Age: Is it a number, or a biology?
Champions of cardiovascular health and investigators in the aging domain unite to address age-old questions and present innovative insights
The prospects — and byproducts — of getting older can be difficult and disheartening, and many people believe that aging is inevitable. While age is a significant factor of health, particularly cardiovascular health, surprisingly, it is not an immutable factor.
In the upcoming session, Aging as a Unique Determinant of Cardiovascular Health, speakers will address what it means for humans to age from chronological, biological, mechanical and epidemiological perspectives.

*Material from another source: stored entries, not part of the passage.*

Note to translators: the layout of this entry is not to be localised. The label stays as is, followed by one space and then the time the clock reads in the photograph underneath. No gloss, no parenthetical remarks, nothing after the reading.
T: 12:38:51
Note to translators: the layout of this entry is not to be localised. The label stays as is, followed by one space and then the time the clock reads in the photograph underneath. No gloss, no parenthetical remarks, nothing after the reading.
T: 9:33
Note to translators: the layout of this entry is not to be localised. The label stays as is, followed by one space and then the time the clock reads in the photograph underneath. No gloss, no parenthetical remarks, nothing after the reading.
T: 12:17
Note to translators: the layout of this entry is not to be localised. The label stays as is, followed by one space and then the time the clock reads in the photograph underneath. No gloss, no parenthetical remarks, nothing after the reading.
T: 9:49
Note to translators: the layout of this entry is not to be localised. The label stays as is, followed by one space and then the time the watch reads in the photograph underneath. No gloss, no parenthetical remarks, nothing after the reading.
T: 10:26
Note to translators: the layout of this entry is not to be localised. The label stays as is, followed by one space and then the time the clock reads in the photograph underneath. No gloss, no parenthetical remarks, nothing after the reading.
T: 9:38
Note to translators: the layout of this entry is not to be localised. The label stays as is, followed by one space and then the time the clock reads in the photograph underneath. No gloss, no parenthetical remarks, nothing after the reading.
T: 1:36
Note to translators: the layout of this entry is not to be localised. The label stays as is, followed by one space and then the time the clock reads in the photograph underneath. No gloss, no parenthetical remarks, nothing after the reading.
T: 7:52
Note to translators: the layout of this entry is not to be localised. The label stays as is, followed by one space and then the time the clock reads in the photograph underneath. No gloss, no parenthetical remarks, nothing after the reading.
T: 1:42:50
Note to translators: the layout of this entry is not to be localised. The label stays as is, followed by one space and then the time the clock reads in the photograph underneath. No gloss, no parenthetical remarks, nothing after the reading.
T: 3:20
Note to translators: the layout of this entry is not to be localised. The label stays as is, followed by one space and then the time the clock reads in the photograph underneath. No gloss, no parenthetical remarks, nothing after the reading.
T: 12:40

Researchers and thought leaders also will examine additional aging factors, potential efforts to impact the aging process and outlooks on the future of aging science.
“In every risk equation assessing the burden of cardiovascular disease, the dominant risk variable is age,” said Clyde W. Yancy, MD, MSc, MACC, FAHA. “Yet, the presumption that aging is a ‘fait au complet’ is rooted in empiricism, not data.”
Dr. Yancy is vice dean of diversity and inclusion and the Magerstadt professor of medicine, professor of medical social sciences and chief of the Division of Cardiology at Northwestern University Feinberg School of Medicine in Chicago. He is also associate director of the Bluhm Cardiovascular Institute at Northwestern Memorial Hospital.
Although chronological age is an inflexible figure, Dr. Yancy said components or variables can influence a person’s biological time clock, such as genetics, lifestyle, environment and social determinants of health.
“Moreover, there is a biology of aging, and the subsequent burden of chronic age-related diseases may well be suitable for both lifestyle and pharmacological interventions,” Dr. Yancy said. “In short, we can’t slow the clock itself, but we may be able to slow the effects of the clock at an individual level.”
According to Dr. Yancy, existing data demonstrate that people “age” according to three phenotypes: normal agers whose physiology is appropriate for their age; accelerated agers who have an earlier onset of age-related maladies; and super agers who have the physiology of someone decades younger.
“Clearly, aging is a process with a distinction between chronology and biology,” he said. “We should no longer assess age just as chronology; rather, we should determine aging as the sum total of the biological processes contributing to our health journey.”
Common cardiovascular conditions, such as hypertension, atherosclerosis and heart failure, as well as dementia and cancer, often are associated with damaged cellular function caused by increased age, Dr. Yancy said. Being able to identify the variables of how people age at the anatomical and molecular levels would assist in assessing cardiovascular health.
This phenomenon prompts a wealth of exploration to search for answers or treatments that can alter the course of humans’ health and life.
Reinier Boon, PhD, has dedicated his recent research to searching for remedies and solutions that could possibly help. Dr. Boon is professor for RNA therapeutics at Goethe University in Frankfurt, Germany, and professor for molecular cardiovascular aging at Amsterdam UMC in Amsterdam, the Netherlands.
“On a therapeutic level, there are some promising strategies, namely the use of senolytics, which interfere with pathways known to be overactive in aging via small molecules or interfering with, for example, so-called non-coding RNAs,” Dr. Boon said.
The primary purpose of studying senolytics or non-coding RNAs, Dr. Boon said, is to validate and translate treatments that directly impact age-related disorders by preventing, delaying, improving or curing them.
“The natural experiment is to study those with evidence of healthy aging and understand what characteristics are candidate hypotheses that support healthy aging,” Dr. Yancy said.
Anybody looking to improve one’s health and prolong life can implement the necessary lifestyle factors: diet, exercise, sleep, weight management, no smoking and control of blood pressure, cholesterol and blood sugar — otherwise known as the American Heart Association’s Life’s Essential 8. In addition to these traditional strategies, Dr. Yancy said mental health, social activity and caloric restriction also impact our well-being and longevity.
“The benefits of increased anti-inflammatory and antioxidant nutrients in a healthy diet offer tantalizing opportunities to further modify aging,” he said.
Drs. Boon and Yancy will moderate this extraordinary, eye-opening session on aging, which also includes focused speaker presentations and a panel discussion.
“This is among the most exciting fields of research with important public health implications,” Dr. Yancy said. (We’re) bringing together behavioral science, clinical science and basic science in hope of discovering not the fountain of youth, but the recipe for long-term health.”